NOOSA – As Papua New Guinea’s Covid crisis deepens, it has been revealed that the Port Moresby General Hospital (PMGH) morgue is so overwhelmed a mass burial of 200 bodies is being arranged.
The PMGH official Facebook page announced this morning that the hospital “is reaching a crisis point, with services teetering on collapse unless we are immediately given more support.
“Our hospital cannot continue to operate under this pressure.”
“Patients are lying everywhere, the situation is dire,” said a doctor.
Furthermore, 52 medical officers and 42 nursing staff at the hospital have been infected with Covid.
Covid patients have filled all allocated wards as well as the emergency department, the maternity wing and the Australia-provided triage tent.
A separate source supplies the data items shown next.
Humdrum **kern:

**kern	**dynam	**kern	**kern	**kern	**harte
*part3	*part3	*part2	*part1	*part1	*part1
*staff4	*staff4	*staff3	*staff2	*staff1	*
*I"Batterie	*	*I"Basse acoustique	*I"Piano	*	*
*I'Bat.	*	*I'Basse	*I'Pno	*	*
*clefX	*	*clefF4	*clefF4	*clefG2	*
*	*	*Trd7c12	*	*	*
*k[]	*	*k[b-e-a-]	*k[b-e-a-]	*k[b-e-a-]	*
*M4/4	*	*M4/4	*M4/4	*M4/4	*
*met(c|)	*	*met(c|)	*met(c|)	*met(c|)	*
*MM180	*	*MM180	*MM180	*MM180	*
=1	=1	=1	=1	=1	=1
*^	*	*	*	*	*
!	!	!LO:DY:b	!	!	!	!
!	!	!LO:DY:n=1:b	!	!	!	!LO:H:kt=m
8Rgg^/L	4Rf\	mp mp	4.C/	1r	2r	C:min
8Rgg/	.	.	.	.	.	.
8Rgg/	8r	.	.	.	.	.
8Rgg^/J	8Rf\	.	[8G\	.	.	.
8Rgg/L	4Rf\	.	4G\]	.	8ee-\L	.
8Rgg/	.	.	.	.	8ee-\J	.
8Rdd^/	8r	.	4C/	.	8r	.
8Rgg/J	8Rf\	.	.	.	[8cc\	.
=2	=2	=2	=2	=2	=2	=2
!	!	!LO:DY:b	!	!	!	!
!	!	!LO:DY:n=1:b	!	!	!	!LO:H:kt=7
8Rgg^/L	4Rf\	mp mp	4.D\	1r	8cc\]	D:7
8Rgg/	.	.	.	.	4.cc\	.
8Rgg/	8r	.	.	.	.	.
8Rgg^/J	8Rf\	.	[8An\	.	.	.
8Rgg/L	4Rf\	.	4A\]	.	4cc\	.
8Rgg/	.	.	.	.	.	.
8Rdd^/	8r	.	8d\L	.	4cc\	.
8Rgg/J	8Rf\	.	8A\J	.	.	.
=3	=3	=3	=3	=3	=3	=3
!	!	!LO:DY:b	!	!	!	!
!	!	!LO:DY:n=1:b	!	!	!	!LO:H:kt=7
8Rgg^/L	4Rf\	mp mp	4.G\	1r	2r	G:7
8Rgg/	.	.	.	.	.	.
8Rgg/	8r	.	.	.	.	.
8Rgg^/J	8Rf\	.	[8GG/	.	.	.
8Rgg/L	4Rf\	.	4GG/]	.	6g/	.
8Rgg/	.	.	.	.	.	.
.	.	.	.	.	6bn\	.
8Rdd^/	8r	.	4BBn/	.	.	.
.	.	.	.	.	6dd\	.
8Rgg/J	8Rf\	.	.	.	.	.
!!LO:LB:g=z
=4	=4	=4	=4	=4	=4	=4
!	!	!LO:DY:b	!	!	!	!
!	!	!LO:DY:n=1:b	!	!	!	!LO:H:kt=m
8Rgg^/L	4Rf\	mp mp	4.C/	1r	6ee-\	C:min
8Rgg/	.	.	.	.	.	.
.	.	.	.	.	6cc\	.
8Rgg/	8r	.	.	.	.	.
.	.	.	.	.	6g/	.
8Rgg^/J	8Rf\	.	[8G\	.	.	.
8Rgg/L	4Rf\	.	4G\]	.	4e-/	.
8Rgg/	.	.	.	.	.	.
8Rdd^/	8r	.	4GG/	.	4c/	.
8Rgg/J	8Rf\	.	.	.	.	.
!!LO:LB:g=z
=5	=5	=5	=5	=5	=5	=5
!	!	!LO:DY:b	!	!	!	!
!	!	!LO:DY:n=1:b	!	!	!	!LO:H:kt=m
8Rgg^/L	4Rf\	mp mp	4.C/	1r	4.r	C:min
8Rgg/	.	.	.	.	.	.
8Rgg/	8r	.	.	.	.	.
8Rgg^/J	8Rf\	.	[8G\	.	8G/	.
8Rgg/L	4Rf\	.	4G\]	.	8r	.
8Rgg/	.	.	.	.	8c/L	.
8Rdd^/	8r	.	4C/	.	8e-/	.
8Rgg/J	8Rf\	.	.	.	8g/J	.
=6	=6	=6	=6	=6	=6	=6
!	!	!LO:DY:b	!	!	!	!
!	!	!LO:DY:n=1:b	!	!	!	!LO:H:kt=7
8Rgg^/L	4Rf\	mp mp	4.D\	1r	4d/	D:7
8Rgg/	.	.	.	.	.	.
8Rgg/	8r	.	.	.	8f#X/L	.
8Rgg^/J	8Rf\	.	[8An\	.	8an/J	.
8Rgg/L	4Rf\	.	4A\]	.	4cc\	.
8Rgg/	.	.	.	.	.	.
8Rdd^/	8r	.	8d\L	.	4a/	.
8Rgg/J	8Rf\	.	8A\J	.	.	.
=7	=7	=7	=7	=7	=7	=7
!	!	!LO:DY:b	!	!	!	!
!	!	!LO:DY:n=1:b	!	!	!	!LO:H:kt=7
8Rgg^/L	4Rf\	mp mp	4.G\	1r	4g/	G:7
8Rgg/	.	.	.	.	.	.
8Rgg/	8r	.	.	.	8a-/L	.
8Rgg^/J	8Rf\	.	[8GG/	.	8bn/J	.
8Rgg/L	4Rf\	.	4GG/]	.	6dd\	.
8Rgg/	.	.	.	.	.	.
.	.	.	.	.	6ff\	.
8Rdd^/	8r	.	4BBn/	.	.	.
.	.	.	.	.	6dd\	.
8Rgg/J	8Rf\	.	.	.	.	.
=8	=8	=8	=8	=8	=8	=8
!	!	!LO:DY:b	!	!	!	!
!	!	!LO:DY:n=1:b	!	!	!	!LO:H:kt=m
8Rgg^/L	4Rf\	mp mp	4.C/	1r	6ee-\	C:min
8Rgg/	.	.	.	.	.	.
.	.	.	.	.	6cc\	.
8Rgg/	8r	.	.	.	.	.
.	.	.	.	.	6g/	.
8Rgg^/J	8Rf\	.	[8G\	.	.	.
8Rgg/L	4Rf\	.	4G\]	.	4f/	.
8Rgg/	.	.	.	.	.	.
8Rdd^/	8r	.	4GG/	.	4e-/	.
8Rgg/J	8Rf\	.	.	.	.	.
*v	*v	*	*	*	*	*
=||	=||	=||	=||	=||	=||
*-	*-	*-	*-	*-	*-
PNG’s health minister Jelta Wong has announced work has started on a 500-bed field hospital.
The hospital’s mortuary recorded 120 deaths on admission between Monday and Wednesday.
“We have never recorded such a high number of deaths on admission,” the hospital said.
PMGH has about 1,600 staff including an estimated 230 doctors and 800 nurses.
The National Covid Control Centre reports that all major hospitals in PNG are now struggling to cope.
In Lae, the Angau Memorial Hospital morgue is full and so is the Morobe Covid facility morgue and staff are stacking corpses on top of each other.
Meanwhile, health officers responsible for 4,000 AstraZeneca vaccines meant for Madang will be charged after the consignment was left at Port Moresby airport for four days and had to be discarded.
And in the United Kingdom, a 10-person emergency medical team is still awaiting visa clearance before deploying to Goroka to assist with its overwhelmed hospital
In another story, the secretive investigative group, PNGi, believed to be based in the United Kingdom, reports that rampant corruption and mismanagement in the PNG health department is responsible for the unchecked escalation of deaths caused by drug shortages in hospitals and clinics.
“None of these issues are new,” the report says. “As far back as 2002, the Australian government had to step in with K20 million in emergency funding to address a nationwide drug shortage.
“Australian support ended though in 2013, after the controversial decision to award a K71 million drug procurement contract to Borneo Pacific.”
PNGi later published a three-part investigative series, ‘Profiting From Sickness’, exposing the extortionate commercial transactions, flawed bidding processes and the distribution of overpriced and sub-standard medical goods.
The chair of the health department’s technical evaluation committee, Paul Dopsie, became the target of a police investigation into bribery claims and was suspended by department head Pascoe Kase.
It was recently reported that the national court had ordered Dopsie be reinstated to his former position.
The Public Service Commission has also recommended Dopsie be reinstated as no criminal charges have been laid against him.